=== Problem requirements ===
Could you please return each line of the data that has the word "https"?

Dataset entries

::::::::

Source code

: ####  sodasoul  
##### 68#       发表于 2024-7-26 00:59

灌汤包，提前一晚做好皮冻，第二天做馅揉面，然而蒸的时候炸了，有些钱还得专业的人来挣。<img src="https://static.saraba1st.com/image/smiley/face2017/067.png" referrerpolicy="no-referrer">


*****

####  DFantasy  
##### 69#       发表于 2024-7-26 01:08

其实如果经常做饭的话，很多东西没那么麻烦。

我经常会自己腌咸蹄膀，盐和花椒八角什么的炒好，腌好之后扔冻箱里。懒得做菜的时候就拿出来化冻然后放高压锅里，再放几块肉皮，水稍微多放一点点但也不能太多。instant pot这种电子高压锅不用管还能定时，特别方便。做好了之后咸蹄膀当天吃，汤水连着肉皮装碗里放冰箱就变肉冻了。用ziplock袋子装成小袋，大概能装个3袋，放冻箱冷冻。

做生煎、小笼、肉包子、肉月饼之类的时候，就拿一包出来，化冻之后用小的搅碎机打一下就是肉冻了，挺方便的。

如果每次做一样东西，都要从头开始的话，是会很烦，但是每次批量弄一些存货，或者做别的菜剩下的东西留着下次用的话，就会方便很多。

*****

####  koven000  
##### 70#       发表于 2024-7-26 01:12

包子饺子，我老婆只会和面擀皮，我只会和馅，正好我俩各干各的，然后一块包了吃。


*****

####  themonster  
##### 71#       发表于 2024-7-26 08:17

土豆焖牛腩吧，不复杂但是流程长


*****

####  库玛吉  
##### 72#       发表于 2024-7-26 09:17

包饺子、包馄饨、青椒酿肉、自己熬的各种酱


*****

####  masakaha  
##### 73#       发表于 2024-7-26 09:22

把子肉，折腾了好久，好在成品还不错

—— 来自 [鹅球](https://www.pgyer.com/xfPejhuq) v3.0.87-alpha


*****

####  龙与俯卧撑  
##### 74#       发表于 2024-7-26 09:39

::::::::

=== Finished task ===
灌汤包，提前一晚做好皮冻，第二天做馅揉面，然而蒸的时候炸了，有些钱还得专业的人来挣。<img src="https://static.saraba1st.com/image/smiley/face2017/067.png" referrerpolicy="no-referrer">
—— 来自 [鹅球](https://www.pgyer.com/xfPejhuq) v3.0.87-alpha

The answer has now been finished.